DATASET CONTENT:
· · ·

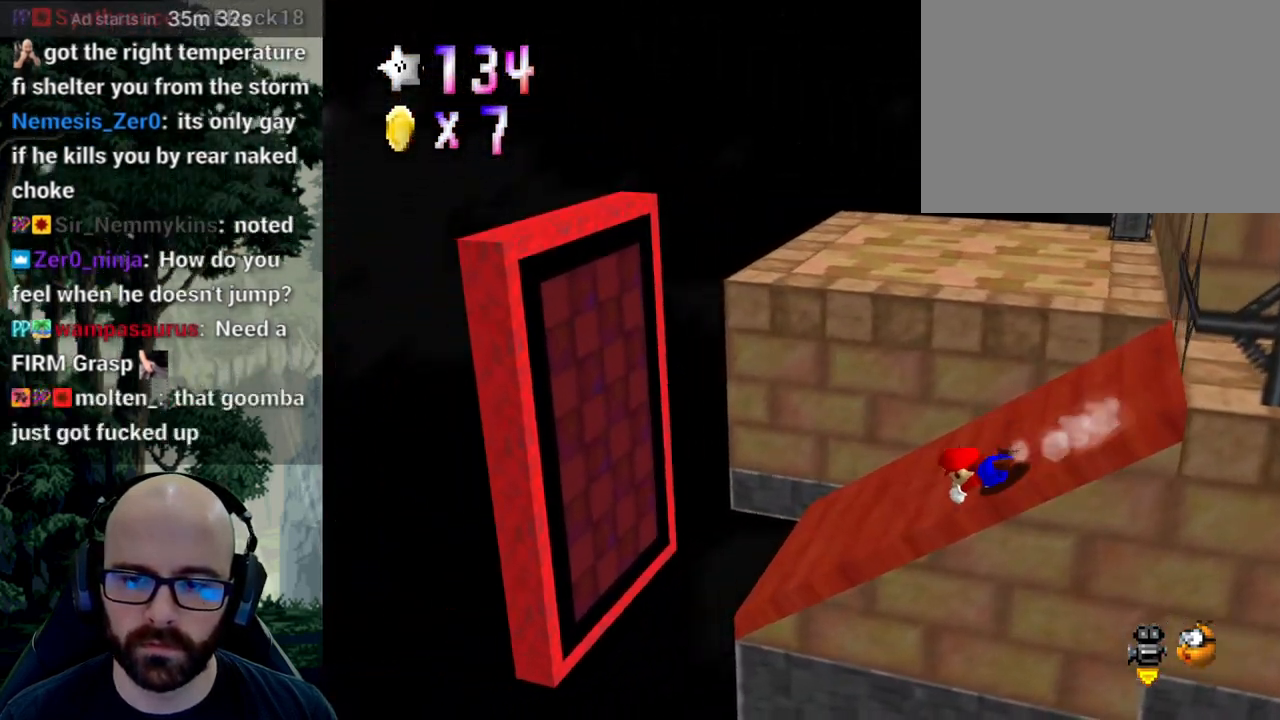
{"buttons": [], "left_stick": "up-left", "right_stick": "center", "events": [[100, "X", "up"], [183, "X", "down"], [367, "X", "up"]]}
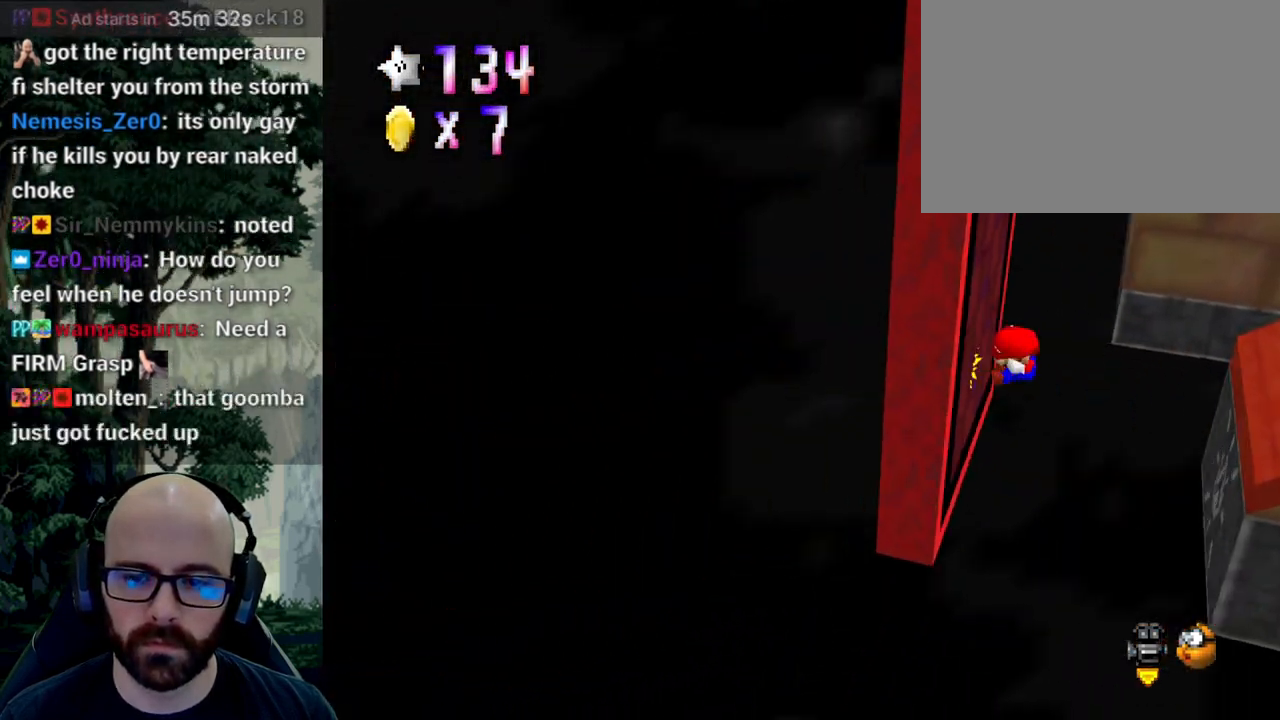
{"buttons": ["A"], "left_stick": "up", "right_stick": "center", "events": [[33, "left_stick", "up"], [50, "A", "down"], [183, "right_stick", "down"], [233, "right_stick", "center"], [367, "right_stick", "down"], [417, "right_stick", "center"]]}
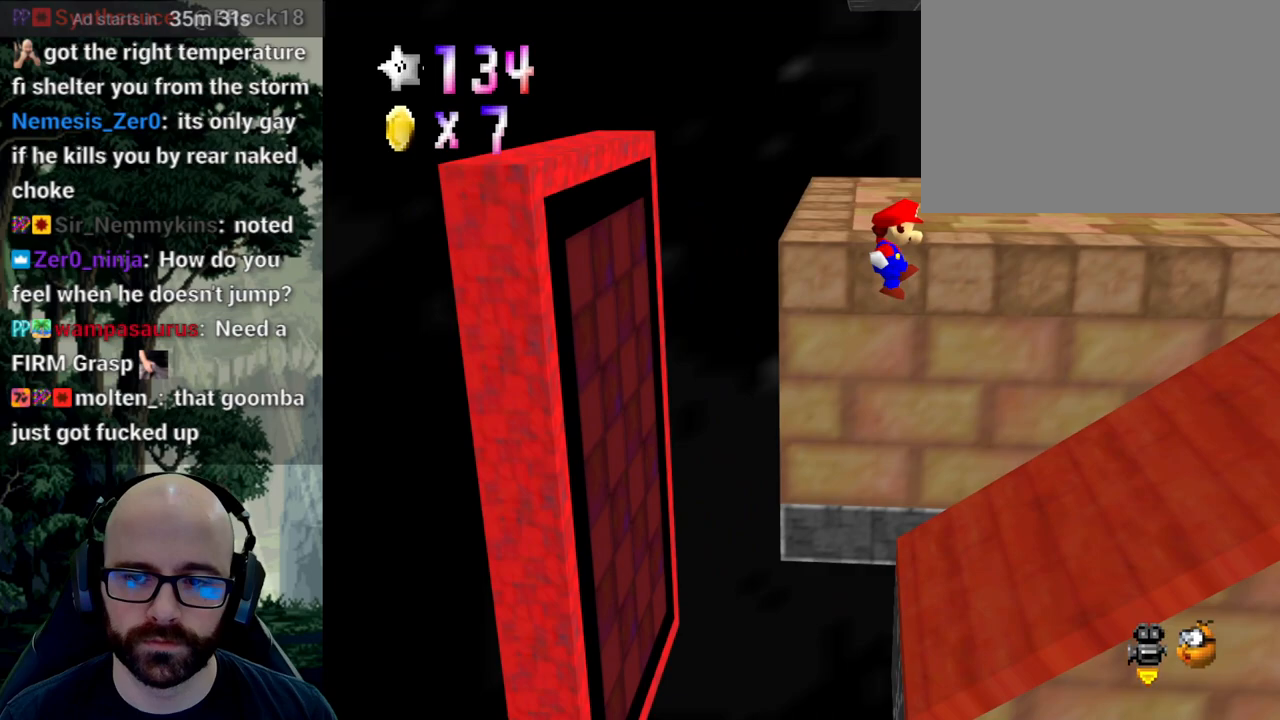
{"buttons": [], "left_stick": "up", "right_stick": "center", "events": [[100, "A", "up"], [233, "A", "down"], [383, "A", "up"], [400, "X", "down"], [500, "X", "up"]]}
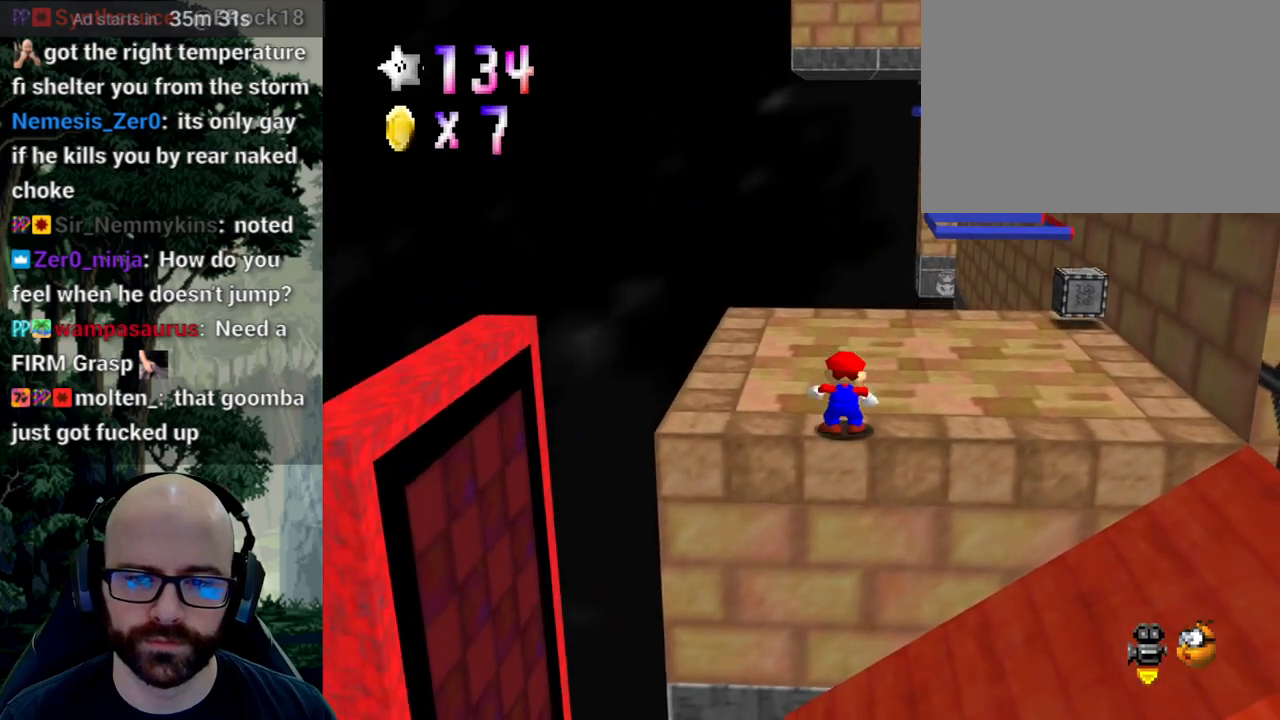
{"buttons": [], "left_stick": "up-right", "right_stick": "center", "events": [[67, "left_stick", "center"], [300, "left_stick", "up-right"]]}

· · ·

PROBLEM TO SOLVE:
Set down the data exactly as it appears, without any images.

SOLUTION TO THE PROBLEM:
{"buttons": [], "left_stick": "up-left", "right_stick": "center", "events": [[100, "X", "up"], [183, "X", "down"], [367, "X", "up"]]}
{"buttons": ["A"], "left_stick": "up", "right_stick": "center", "events": [[33, "left_stick", "up"], [50, "A", "down"], [183, "right_stick", "down"], [233, "right_stick", "center"], [367, "right_stick", "down"], [417, "right_stick", "center"]]}
{"buttons": [], "left_stick": "up", "right_stick": "center", "events": [[100, "A", "up"], [233, "A", "down"], [383, "A", "up"], [400, "X", "down"], [500, "X", "up"]]}
{"buttons": [], "left_stick": "up-right", "right_stick": "center", "events": [[67, "left_stick", "center"], [300, "left_stick", "up-right"]]}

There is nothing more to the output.